Là, ayant interrogé, elle apprit que l’enquête se poursuivait dans l’appartement du Russe. Sur sa demande, on la conduisit près d’un agent de police qui était de garde. Elle écrivit quelques mots sur un bout de papier. On vint la chercher au bout d’un instant. Qu’allait-elle dire ? À quel mobile obéissait-elle ? Quelle force implacable la contraignait à se jeter elle-même au cours de la bataille ? Elle n’en savait rien.


Dans le salon, théâtre du crime, où se trouvaient le juge d’instruction, l’inspecteur Nantas et Gérard, Nelly-Rose entra, toute défaillante, mais résolue et en apparence calme.

Gérard était debout devant elle, pâle et secoué par une violente émotion.

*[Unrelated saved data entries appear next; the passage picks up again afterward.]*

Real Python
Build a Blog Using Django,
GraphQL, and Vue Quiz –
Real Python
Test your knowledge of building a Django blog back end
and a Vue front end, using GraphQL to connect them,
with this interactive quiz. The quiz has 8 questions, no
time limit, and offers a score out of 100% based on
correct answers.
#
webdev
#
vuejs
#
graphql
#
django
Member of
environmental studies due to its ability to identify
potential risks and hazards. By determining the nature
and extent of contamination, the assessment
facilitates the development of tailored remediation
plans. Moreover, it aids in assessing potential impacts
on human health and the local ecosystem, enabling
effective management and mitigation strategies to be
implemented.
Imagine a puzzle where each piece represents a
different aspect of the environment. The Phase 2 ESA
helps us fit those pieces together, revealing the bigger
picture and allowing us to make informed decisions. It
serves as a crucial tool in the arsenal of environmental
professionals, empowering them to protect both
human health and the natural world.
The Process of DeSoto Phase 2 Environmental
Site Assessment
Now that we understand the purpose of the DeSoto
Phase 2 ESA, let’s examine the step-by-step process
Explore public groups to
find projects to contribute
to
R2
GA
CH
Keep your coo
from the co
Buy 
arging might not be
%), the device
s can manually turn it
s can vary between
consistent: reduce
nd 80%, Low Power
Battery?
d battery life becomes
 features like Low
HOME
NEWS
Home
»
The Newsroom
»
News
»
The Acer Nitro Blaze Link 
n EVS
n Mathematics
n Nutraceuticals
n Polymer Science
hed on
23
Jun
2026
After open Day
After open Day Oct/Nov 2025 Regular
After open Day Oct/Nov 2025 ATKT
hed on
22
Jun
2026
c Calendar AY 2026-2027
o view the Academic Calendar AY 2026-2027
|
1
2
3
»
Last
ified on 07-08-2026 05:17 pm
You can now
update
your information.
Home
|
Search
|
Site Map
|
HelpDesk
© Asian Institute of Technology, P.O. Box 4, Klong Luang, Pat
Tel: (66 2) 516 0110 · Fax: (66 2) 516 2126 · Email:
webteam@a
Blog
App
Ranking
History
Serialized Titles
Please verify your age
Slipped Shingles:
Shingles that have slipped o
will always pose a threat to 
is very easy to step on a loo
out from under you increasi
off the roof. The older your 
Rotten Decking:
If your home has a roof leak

— Non ! non ! cria-t-il d’une voix agitée. Monsieur le juge, il n’y a aucune raison pour que mademoiselle soit ici !… Aucune raison pour qu’elle dépose ! Je proteste d’avance contre ses déclarations !

— Veuillez garder le silence et demeurer tranquille, lui dit le juge durement.

Et, à Nelly-Rose :

— Voulez-vous prendre la peine de vous asseoir, mademoiselle ?

Mais Gérard ne cédait pas :

— Je proteste, monsieur le juge d’instruction. Il y a là, de la part de la justice, une manœuvre contre laquelle je m’insurge de toutes mes forces.

— Quelle manœuvre ? Mademoiselle est venue spontanément. Voici le texte de sa demande : « Nelly-Rose Destol, à qui fut adressé le chèque de cinq millions signé Ivan Baratof. Communication urgente. »

Gérard insista :

— Mais cela n’a rien à voir avec l’affaire pour laquelle je suis convoqué. Je ne connais pas mademoiselle.

Le juge se tourna vers la jeune fille :

— Vous ne connaissez pas monsieur, mademoiselle ?

Elle répliqua nettement :

— Si, monsieur le juge d’instruction.

— Et il vous connaît ?

— Il me connaît.

— Vous voyez donc, monsieur, que vos affirmations sont, une fois de plus, démenties par les faits.